_Activity_
Report every line of the records below that contains the word "wire".

╔══

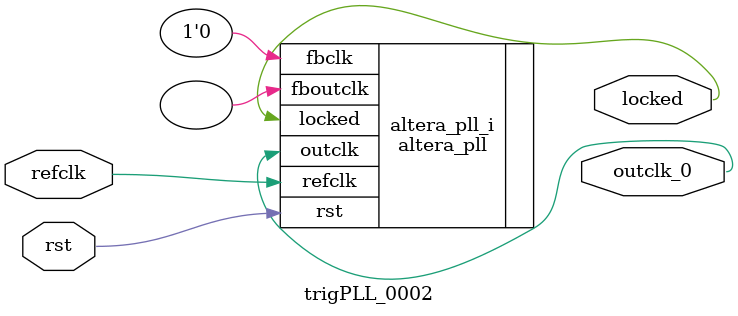
<source format=v>
`timescale 1ns/10ps
module  trigPLL_0002(

	// interface 'refclk'
	input wire refclk,

	// interface 'reset'
	input wire rst,

	// interface 'outclk0'
	output wire outclk_0,

	// interface 'locked'
	output wire locked
);

	altera_pll #(
		.fractional_vco_multiplier("false"),
		.reference_clock_frequency("125.0 MHz"),
		.operation_mode("direct"),
		.number_of_clocks(1),
		.output_clock_frequency0("500.000000 MHz"),
		.phase_shift0("0 ps"),
		.duty_cycle0(50),
		.output_clock_frequency1("0 MHz"),
		.phase_shift1("0 ps"),
		.duty_cycle1(50),
		.output_clock_frequency2("0 MHz"),
		.phase_shift2("0 ps"),
		.duty_cycle2(50),
		.output_clock_frequency3("0 MHz"),
		.phase_shift3("0 ps"),
		.duty_cycle3(50),
		.output_clock_frequency4("0 MHz"),
		.phase_shift4("0 ps"),
		.duty_cycle4(50),
		.output_clock_frequency5("0 MHz"),
		.phase_shift5("0 ps"),
		.duty_cycle5(50),
		.output_clock_frequency6("0 MHz"),
		.phase_shift6("0 ps"),
		.duty_cycle6(50),
		.output_clock_frequency7("0 MHz"),
		.phase_shift7("0 ps"),
		.duty_cycle7(50),
		.output_clock_frequency8("0 MHz"),
		.phase_shift8("0 ps"),
		.duty_cycle8(50),
		.output_clock_frequency9("0 MHz"),
		.phase_shift9("0 ps"),
		.duty_cycle9(50),
		.output_clock_frequency10("0 MHz"),
		.phase_shift10("0 ps"),
		.duty_cycle10(50),
		.output_clock_frequency11("0 MHz"),
		.phase_shift11("0 ps"),
		.duty_cycle11(50),
		.output_clock_frequency12("0 MHz"),
		.phase_shift12("0 ps"),
		.duty_cycle12(50),
		.output_clock_frequency13("0 MHz"),
		.phase_shift13("0 ps"),
		.duty_cycle13(50),
		.output_clock_frequency14("0 MHz"),
		.phase_shift14("0 ps"),
		.duty_cycle14(50),
		.output_clock_frequency15("0 MHz"),
		.phase_shift15("0 ps"),
		.duty_cycle15(50),
		.output_clock_frequency16("0 MHz"),
		.phase_shift16("0 ps"),
		.duty_cycle16(50),
		.output_clock_frequency17("0 MHz"),
		.phase_shift17("0 ps"),
		.duty_cycle17(50),
		.pll_type("General"),
		.pll_subtype("General")
	) altera_pll_i (
		.rst	(rst),
		.outclk	({outclk_0}),
		.locked	(locked),
		.fboutclk	( ),
		.fbclk	(1'b0),
		.refclk	(refclk)
	);
endmodule


</source>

╚══

_Task answer_
	input wire refclk,
	input wire rst,
	output wire outclk_0,
	output wire locked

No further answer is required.